Got a call for this a couple days ago Cieling fan caught on fire in the middle of the night melted the T bar ceiling around it and fell in the toilet, putting out the fire and flooding the unit


----------



## Hoosier Plumber (Nov 28, 2013)

Damn that is crazy!


----------



## Bill (Jun 17, 2008)

Ceiling fan over toilet??
Not sure i ever seen one.
Dont even know if code allows it


----------



## wyrickmech (Mar 16, 2013)

That's what you call good planing.


----------



## Bigwrenchjosh (Aug 22, 2011)

I call that effing up in forward.


----------



## Ptturner91 (Oct 13, 2012)

Well it saved the place from burning down haha


----------



## Pacificpipes (Oct 1, 2013)

Did you mean a fart fan.


----------



## Ptturner91 (Oct 13, 2012)

Yeah fart fan


----------



## Shoot'N'Plumber (Apr 27, 2013)

Damn!
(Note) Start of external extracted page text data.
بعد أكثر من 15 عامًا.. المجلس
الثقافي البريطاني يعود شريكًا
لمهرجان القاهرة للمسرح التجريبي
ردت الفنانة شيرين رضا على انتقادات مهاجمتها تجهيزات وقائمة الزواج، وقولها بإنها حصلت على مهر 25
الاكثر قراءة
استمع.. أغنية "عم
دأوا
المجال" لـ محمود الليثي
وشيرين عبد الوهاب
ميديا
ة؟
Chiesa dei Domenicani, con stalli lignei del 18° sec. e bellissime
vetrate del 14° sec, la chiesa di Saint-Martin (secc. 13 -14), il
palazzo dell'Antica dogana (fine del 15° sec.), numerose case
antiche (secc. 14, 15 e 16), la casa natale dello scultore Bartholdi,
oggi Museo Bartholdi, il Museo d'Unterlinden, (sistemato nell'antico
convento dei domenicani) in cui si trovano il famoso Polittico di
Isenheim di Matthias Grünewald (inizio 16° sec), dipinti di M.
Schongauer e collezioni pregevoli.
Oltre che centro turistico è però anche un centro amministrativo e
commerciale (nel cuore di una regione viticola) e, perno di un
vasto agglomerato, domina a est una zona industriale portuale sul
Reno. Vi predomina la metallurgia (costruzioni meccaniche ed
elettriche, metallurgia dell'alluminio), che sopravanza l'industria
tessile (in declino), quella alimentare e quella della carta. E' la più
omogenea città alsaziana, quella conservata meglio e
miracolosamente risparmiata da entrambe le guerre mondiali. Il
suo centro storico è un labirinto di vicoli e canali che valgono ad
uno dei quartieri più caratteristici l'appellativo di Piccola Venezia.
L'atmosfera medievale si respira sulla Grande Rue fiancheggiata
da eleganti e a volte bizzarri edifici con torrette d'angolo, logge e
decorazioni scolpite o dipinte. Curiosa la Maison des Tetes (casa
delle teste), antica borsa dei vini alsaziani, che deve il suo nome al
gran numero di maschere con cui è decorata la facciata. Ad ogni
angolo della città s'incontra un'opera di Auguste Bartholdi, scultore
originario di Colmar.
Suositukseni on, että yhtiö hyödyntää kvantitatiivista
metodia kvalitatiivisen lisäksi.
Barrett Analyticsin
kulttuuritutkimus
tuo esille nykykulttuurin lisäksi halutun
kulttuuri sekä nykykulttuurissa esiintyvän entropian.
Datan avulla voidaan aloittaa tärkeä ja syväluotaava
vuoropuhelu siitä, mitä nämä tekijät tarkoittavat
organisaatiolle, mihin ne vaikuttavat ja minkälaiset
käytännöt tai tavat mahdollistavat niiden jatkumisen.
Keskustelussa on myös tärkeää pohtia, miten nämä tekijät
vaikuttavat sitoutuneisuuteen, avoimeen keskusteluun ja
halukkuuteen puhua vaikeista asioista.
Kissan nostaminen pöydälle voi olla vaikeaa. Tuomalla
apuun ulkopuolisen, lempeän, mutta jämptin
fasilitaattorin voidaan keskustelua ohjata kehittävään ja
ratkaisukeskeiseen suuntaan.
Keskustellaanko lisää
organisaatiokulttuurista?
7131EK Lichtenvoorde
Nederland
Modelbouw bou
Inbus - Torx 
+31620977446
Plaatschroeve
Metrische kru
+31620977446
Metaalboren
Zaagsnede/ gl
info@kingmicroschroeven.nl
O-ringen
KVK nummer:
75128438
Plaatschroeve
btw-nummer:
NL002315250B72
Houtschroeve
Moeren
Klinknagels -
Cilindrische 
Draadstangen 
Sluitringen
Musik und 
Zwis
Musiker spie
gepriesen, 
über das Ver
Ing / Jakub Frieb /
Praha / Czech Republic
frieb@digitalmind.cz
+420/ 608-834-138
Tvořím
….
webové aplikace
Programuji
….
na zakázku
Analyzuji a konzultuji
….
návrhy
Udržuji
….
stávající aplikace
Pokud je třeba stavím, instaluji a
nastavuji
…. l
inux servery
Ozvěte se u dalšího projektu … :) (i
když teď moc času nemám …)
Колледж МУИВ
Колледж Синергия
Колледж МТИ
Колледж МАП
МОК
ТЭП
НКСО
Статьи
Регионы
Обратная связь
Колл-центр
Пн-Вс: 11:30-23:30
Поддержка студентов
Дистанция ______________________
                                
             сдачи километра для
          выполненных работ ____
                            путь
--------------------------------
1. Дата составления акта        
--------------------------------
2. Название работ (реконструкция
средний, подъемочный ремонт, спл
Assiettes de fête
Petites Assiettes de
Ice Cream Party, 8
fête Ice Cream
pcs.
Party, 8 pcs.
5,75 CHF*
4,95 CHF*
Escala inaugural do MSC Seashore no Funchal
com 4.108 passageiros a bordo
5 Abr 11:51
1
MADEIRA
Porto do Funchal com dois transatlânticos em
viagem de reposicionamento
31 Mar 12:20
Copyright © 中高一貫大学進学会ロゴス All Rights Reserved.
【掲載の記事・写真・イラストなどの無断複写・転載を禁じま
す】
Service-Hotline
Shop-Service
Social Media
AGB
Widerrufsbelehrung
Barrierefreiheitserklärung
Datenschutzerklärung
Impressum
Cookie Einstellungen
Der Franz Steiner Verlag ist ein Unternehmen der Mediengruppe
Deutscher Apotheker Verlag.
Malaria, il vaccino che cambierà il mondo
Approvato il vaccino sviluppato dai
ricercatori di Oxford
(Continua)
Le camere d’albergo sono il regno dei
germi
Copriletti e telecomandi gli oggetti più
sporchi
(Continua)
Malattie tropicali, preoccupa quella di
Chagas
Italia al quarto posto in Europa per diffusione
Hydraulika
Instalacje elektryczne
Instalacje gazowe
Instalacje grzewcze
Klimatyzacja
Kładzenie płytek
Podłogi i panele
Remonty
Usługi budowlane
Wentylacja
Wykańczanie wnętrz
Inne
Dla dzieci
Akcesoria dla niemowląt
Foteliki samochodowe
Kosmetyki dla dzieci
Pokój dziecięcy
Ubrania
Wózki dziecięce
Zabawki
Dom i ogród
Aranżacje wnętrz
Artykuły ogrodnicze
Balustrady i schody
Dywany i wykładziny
Sounds like a scenario in one of the final destination movies...that'd be how I go out.


----------



## Tommy plumber (Feb 19, 2010)

Good thing nobody was using that toilet especially a little child.


----------



## SSP (Dec 14, 2013)

I guess thats what happens when the fans on all night! Donair shop maybe? LOL close call !


----------



## sparky (Jan 8, 2014)

Ptturner91 said:


> Got a call for this a couple days ago Cieling fan caught on fire in the middle of the night melted the T bar ceiling around it and fell in the toilet, putting out the fire and flooding the unit


I can see this happening,glad nobody got hurt.i first thought someone pinched a massive load and blew toilet up:laughing:


----------



## Canadiana (May 12, 2013)

Oh I imagine the smell of melting fart fan wouldve alerted anyone to what was going on. Thats funny as hell tho.


----------



## ibeplumber (Sep 20, 2011)

Incredible!


----------



## mtfallsmikey (Jan 11, 2010)

I thought it had to do with the Flushmate recall...


----------



## joecypress (Jun 16, 2009)

Had a customer that had been barbequing on a grill with a down draft vent. Well he'd had a couple cocktails and fell asleep while burning off his grill. It got so hot that it caught something on fire in the floor. One good thing about CPVC. The fire got so hot it melted the pipe and it put the fire out.


----------



## CaberTosser (Mar 7, 2013)

Tommy plumber said:


> Good thing nobody was using that toilet especially a little child.


 The fire overhead might have been a clue to use a different bathroom :laughing:


----------